4.2 What should I do if the certificate has expired¶
The rancher server is not functioning properly. Even if you upgrade to Rancher v2.0. 14 +, v2.1. 9 +, v2.2. 2 +, you may be prompted with a certificate error. If this happens, you can handle it by doing the following:
1.Upgrade the rancher version to v2.0.14+, v2.1.9+ and v2.2.2+ normally;
2.Execute the following orders:
- 2.0 or 2.1 version
docker exec -ti <rancher_server_id>mv /var/lib/rancher/management-state/certs/bundle.json /var/lib/rancher/management-state/certs/bundle.json-bak
- 2.2 +
docker exec -ti <rancher_server_id>mv /var/lib/rancher/management-state/tls/localhost.crt /var/lib/rancher/management-state/tls/localhost.crt-bak
- 2.3 +
docker exec -ti <rancher_server_id>mv /var/lib/rancher/k3s/server/tls /var/lib/rancher/k3s/server/tlsbak
# Execute both sides, the first time is used to apply for a certificate, and the second time is used to load the certificate and start
docker restart <rancher_server_id>
- 2.4 +
a. exec to rancher server
kubectl --insecure-skip-tls-verify -n kube-system delete secrets k3s-serving
kubectl --insecure-skip-tls-verify delete secret serving-cert -n cattle-system
rm -f /var/lib/rancher/k3s/server/tls/dynamic-cert.json
b. restart rancher-server
c. Execute the following command to refresh the parameters
3.restart Rancher Server container
5 The rancher server certificate has expired and cannot handle k8s cluster processing¶
If the cluster certificate has expired, you cannot rotate the certificate even if you upgrade to Rancher v2.0.14, v2.1.9, and later. Rancher is through the Agent to update the certificate if the certificate expires will not be able to connect with the Agent.
5.1 Solutions¶
You can manually set the time of nodes and adjust the time back. Because the Agent only communicates with the K8S master and the Rancher Server, if the Rancher Server certificate does not expire, then only the K8S master node time needs to be adjusted. Adjustment command:
# Turn off ntp synchronization or the time will be updated automatically
timedatectl set-ntp false
# Modify Node Time
timedatectl set-time '2019-01-01 00:00:00'
Then upgrade Rancher Server and wait until the certificate rotation is complete before synchronizing the time back.

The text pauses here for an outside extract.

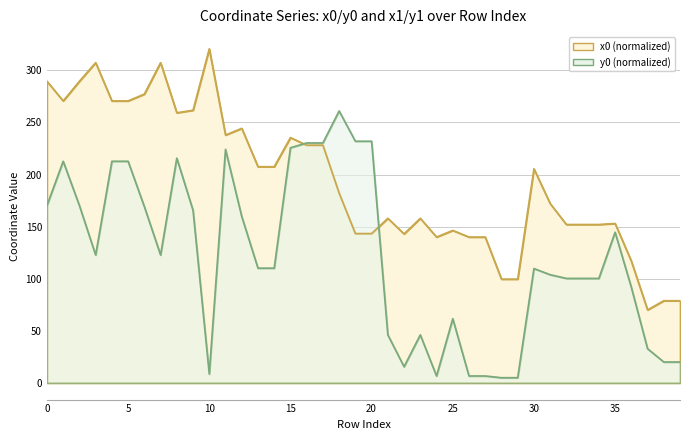

Reading left to right, list all the values displayed in this chart.

x0: 0=289.6	1=270.7	2=289.6	3=307.4	4=270.7	5=270.7	6=277.3	7=307.4	8=259.3	9=261.8	10=320.7	11=238.0	12=244.4	13=207.6	14=207.6	15=235.5	16=228.2	17=228.2	18=182.2	19=143.3	20=143.3	21=158.0	22=143.0	23=158.0	24=140.0	25=146.4	26=140.0	27=140.0	28=99.6	29=99.6	30=205.5	31=172.2	32=152.1	33=152.1	34=152.1	35=153.0	36=116.9	37=70.1	38=78.9	39=78.9
y0: 0=170.2	1=212.7	2=170.2	3=122.8	4=212.7	5=212.7	6=169.2	7=122.8	8=215.8	9=165.7	10=8.5	11=224.1	12=159.8	13=110.1	14=110.1	15=225.7	16=230.4	17=230.4	18=261.1	19=232.0	20=232.0	21=46.1	22=15.5	23=46.1	24=6.6	25=61.6	26=6.6	27=6.6	28=5.0	29=5.0	30=109.8	31=103.9	32=100.3	33=100.3	34=100.3	35=144.6	36=91.8	37=32.8	38=20.1	39=20.1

Check the validity period of the certificate6 Why can't you see the created DataWay in the foreground¶
6.1 Common Cause Analysis¶
- The Dataway service does not function properly after being deployed to the server.

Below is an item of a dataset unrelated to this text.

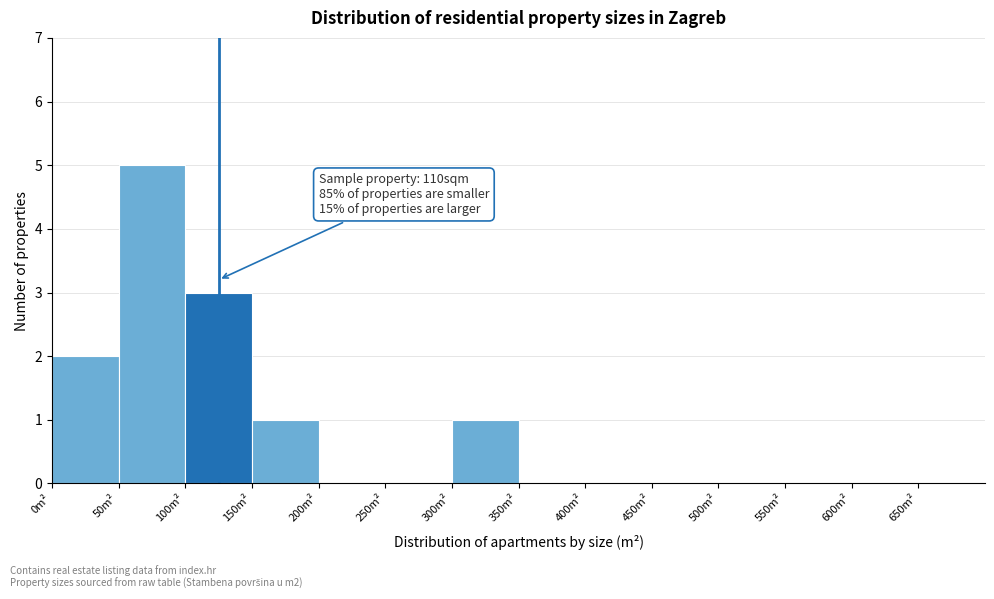

Which range on the x-axis has the tallest bar?

50 to 100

- Data service configuration file error, not configured for correct listening, workspace token information.
- The dataway service is running incorrectly, which can be located by looking at the dataway log.
- The server where Dataway is deployed cannot communicate with the kodo service. (Including the correct parsing of the df-kodo service that the dataway server did not add to the hosts)
- kodo service exception, which can be confirmed by viewing kodo service log.
- The-df-kodo ingress service is not configured correctly. The specific performance is that it cannot be accessed
http|https://df-kodo.<xxxx>:<port>
7 Why can't you use the dial test service¶
7.1 Cause analysis¶
- The deployed Guance application is in an offline environment, and the physical node network environment cannot leave the network. (More common)
- Self-built detection node network anomaly.
- Regional vendor network exception.
- Error in creating dialing test task.